Well, anyone expecting anything innovative from 'Sarko' clearly doesn't know their French politics very well. As most people who paid attention to the car burning debacle last year know, Sarkozy only knows how to use brute force to solve a problem. If its Algerians being forced out of the labour market and having to turn to crime to survive, tough luck. Equally, if its a tricky legal and economic issue that wont go away, just stop the people who created it from going online.

Now, I hate to point this out. In general, I am supportive of artist copyright laws, because its means they get to eat and live in a generally acceptable manner. But the simple fact is that the issue of downloading is not going to go away. Internet laws are barely enforced in first world nations, how are they going to stop people in Brazil or Russia (where there are thriving internet file-sharing cultures) from uploading and downloading?

The issue isn't going to go away, and some people have recognized this. A long term solution would be to look towards our socieities views on artists, intellectual copyright and the economics of the internet and music/film/book world. People have suggested solutions, including artistic support tokens, which can be given to artists and cashed in, for suitable amounts of money (raised via a general tax). Other economic plans, such as Basic Income or versions of Guaranteed Income (such as negative income, as proposed by Milton Friedman) could also work in favour of artists.

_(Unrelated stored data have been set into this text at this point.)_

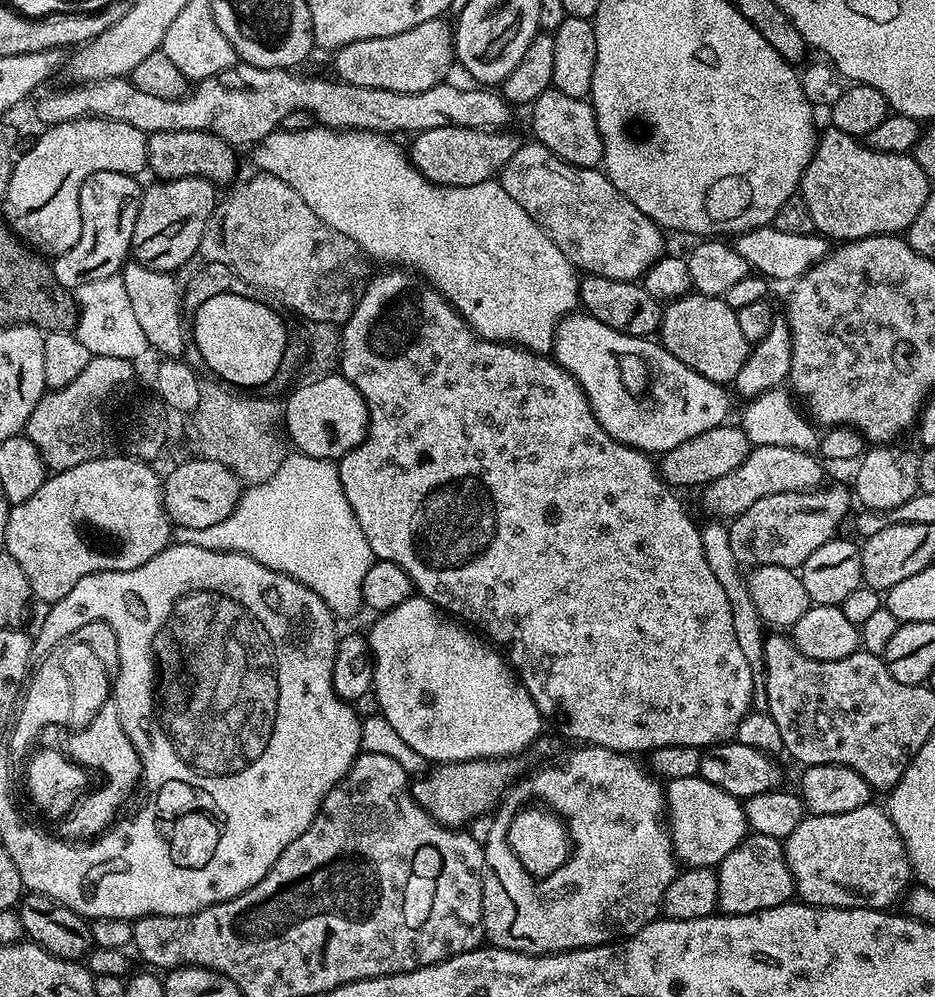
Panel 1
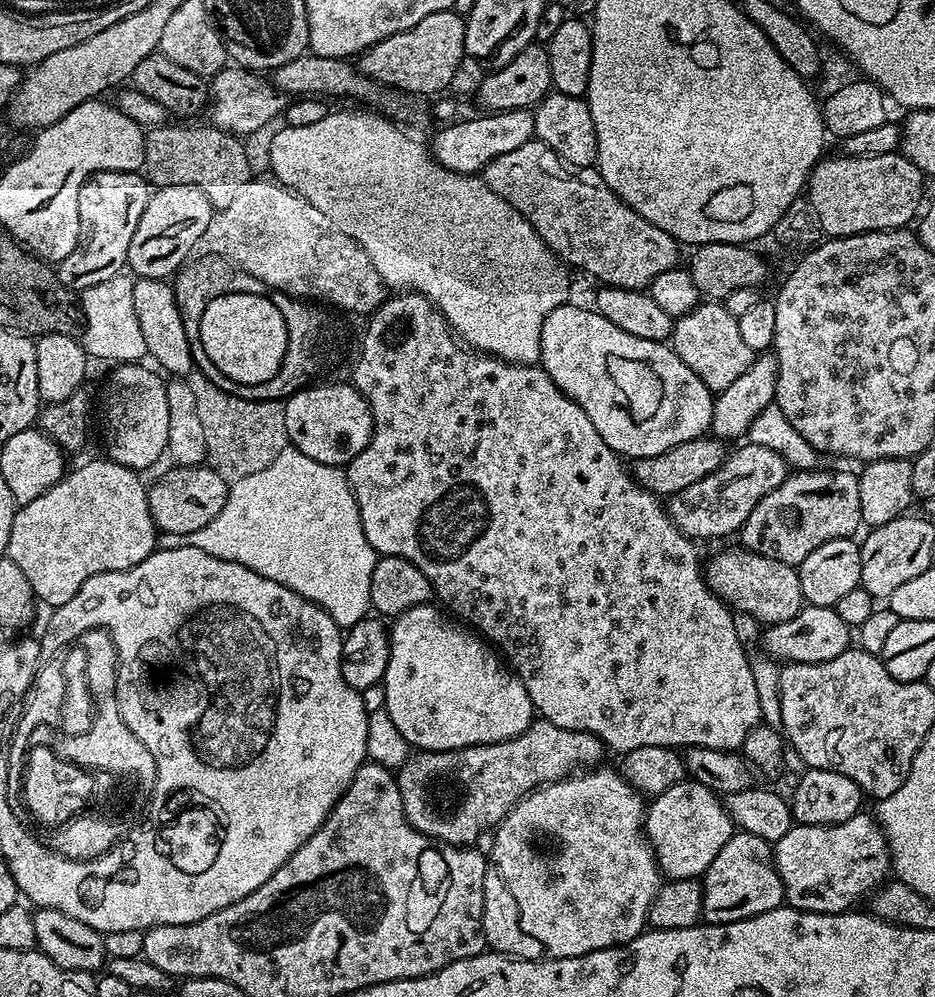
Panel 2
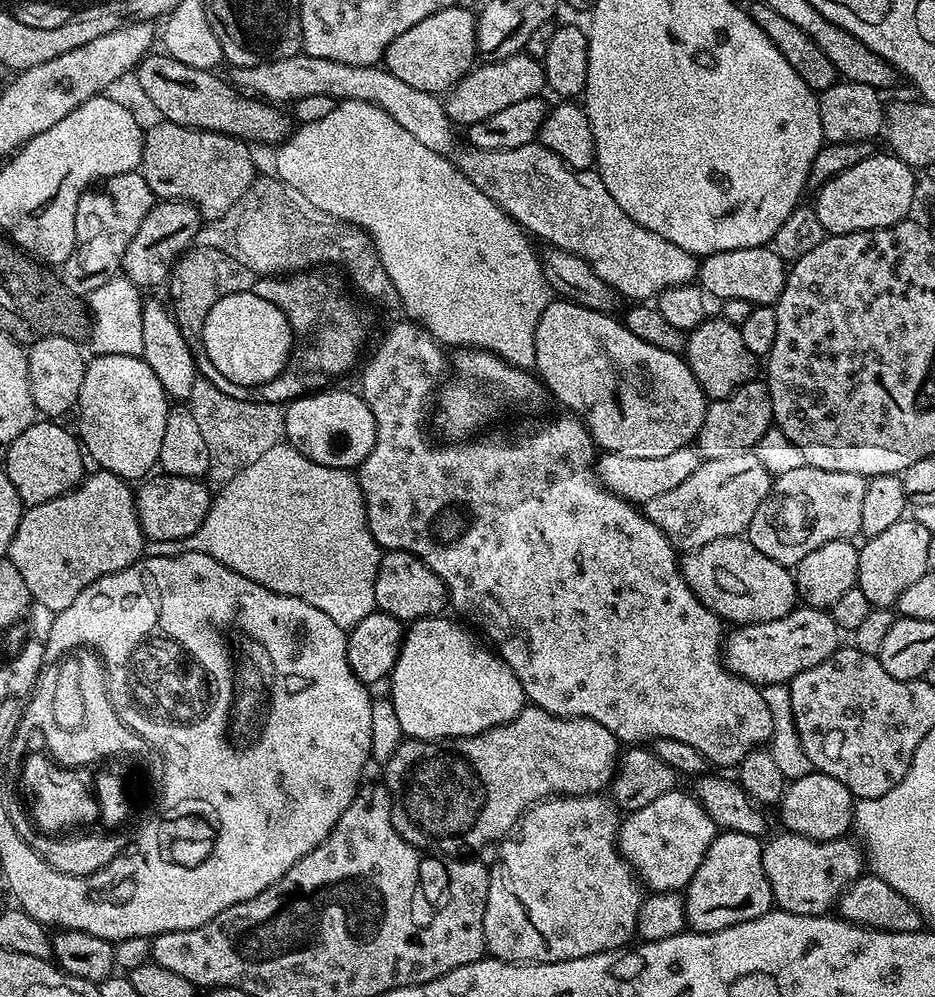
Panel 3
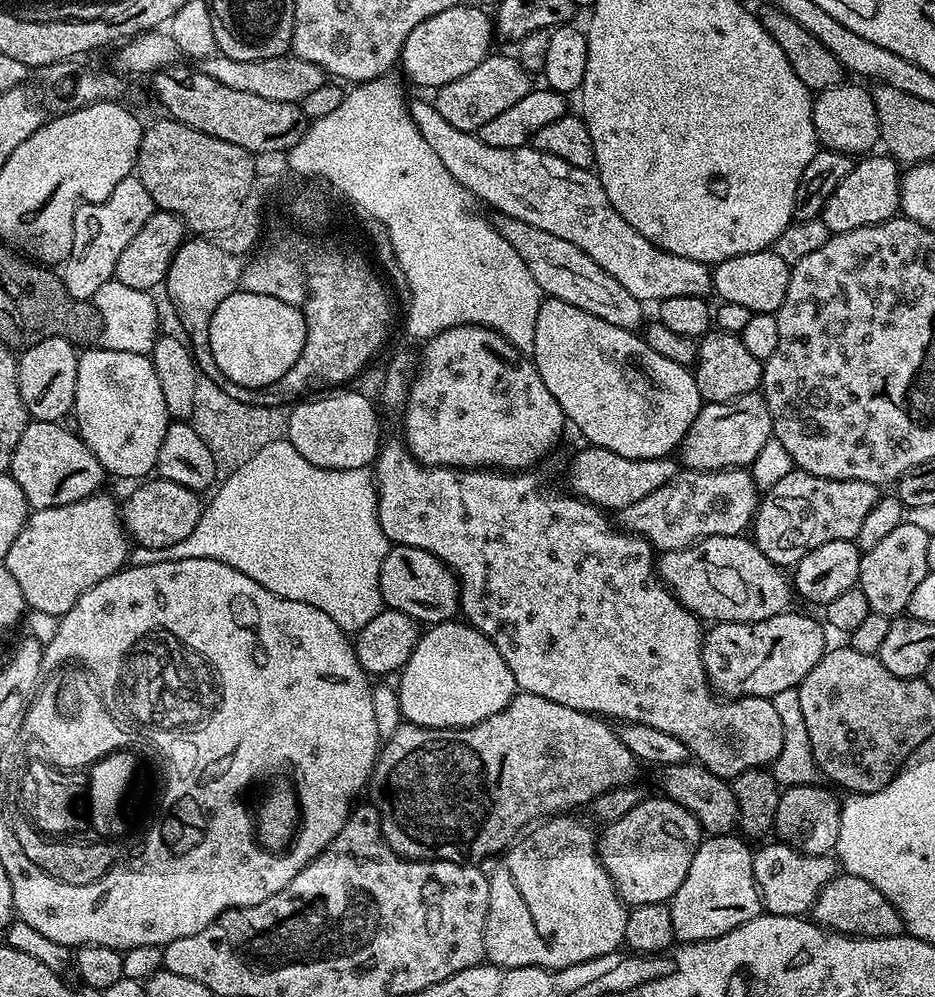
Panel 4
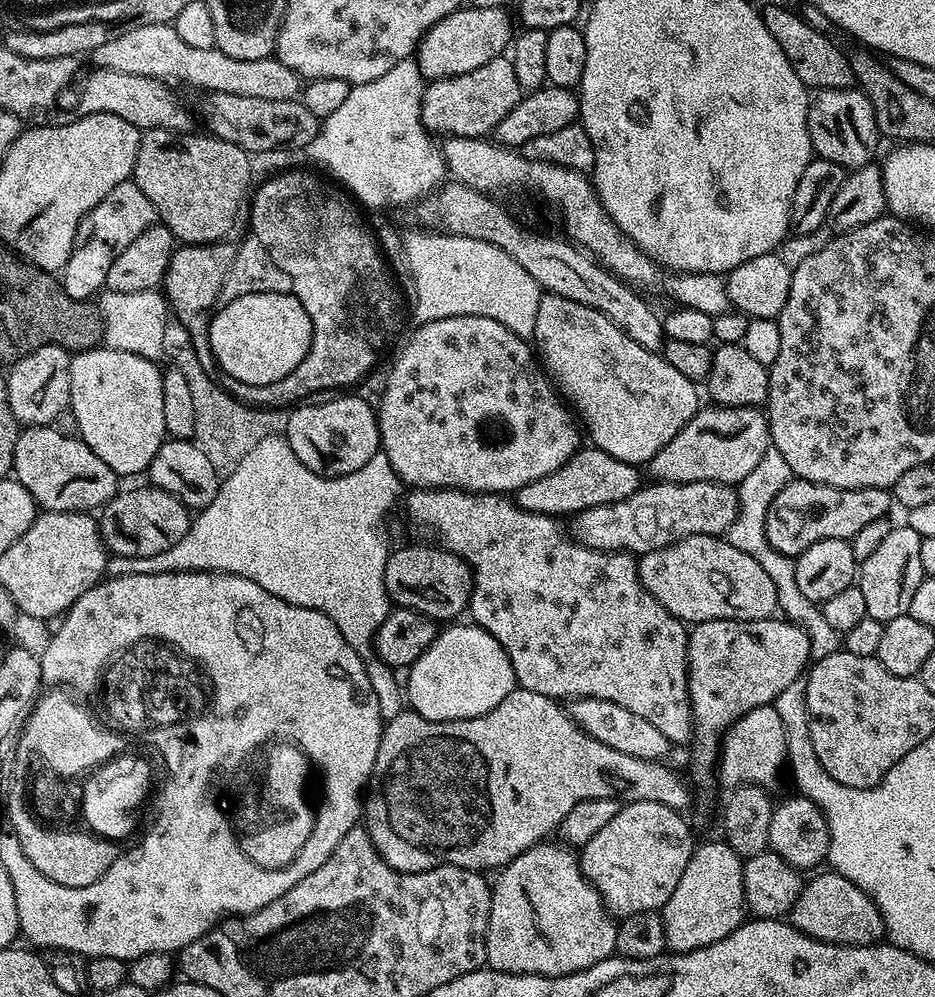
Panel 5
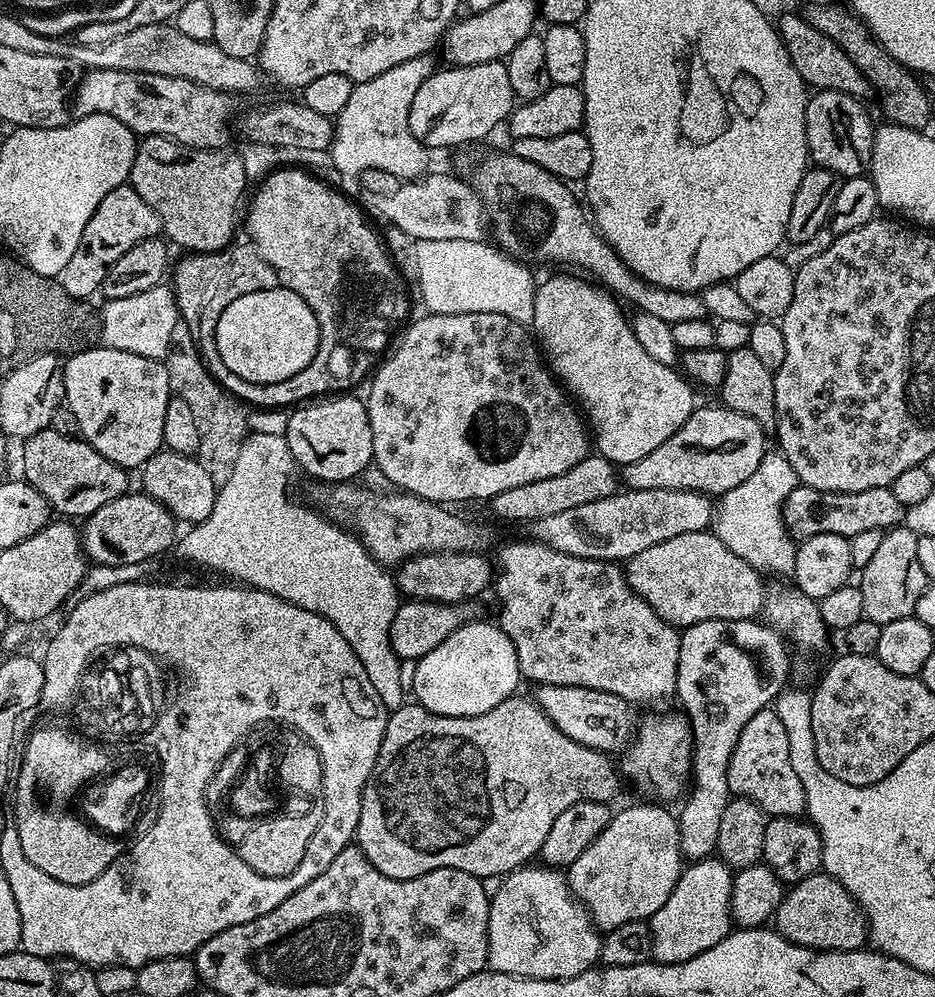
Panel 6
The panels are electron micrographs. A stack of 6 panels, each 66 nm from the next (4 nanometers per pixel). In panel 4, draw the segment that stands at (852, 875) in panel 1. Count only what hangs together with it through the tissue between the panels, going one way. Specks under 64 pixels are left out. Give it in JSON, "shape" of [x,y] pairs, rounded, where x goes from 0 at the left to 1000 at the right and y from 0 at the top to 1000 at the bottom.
{"shape":[[[837,845],[817,847],[804,856],[806,885],[813,894],[816,914],[824,919],[855,919],[867,916],[875,897],[895,878],[896,867],[889,858],[863,859]]]}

Some people are waking up to this, it seems. Radiohead and Saul Williams have taken this route recently, allowing customers to decide how much they want to pay for an album, from nothing upwards. But for now, they are minor voices against, firstly, the music corporations and secondly, proponents of the Anglo-American, big-government definition of the Free Market, who shudder in horror at ideas like the Negative Income Tax, despite their libertarian origins.

Also, I noted with interest, Sarkozy was saying this was
"A decisive moment for the future of a civilised internet"

One of the things I love about the internet is that it is not civilized. Sure, there are bastions of near law and order, but they are islands in a sea of anarchy. In an increasingly "civilized" world, I like the fact there are places we can go where these rules sometimes do not apply. Even better, unlike real places where the rule of law does not exist (like Somalia, Iraq etc) there is very little chance of you getting killed. And I don't even have to dress up and learn the language to go there.

This just could be my Nietzschean side coming out "to venture into states where it is not permitted to not be a barbarian" so to speak. But civilizing the internet would be essentially the same as taming it, breaking it. I like the dark, deep corners of the web, where people don't feel constrained by many social norms, that they feel free to act like their truly fucked up selves without any social cost. Obviously, those in power do not. Trying to civilize the internet reminds me of the stupid "make bloggers respectful" campaign or whatever it was called, which the government was trying to encourage people to do. Fuck that noise.

Gah, now my headache is coming back and I want to hit someone. Later.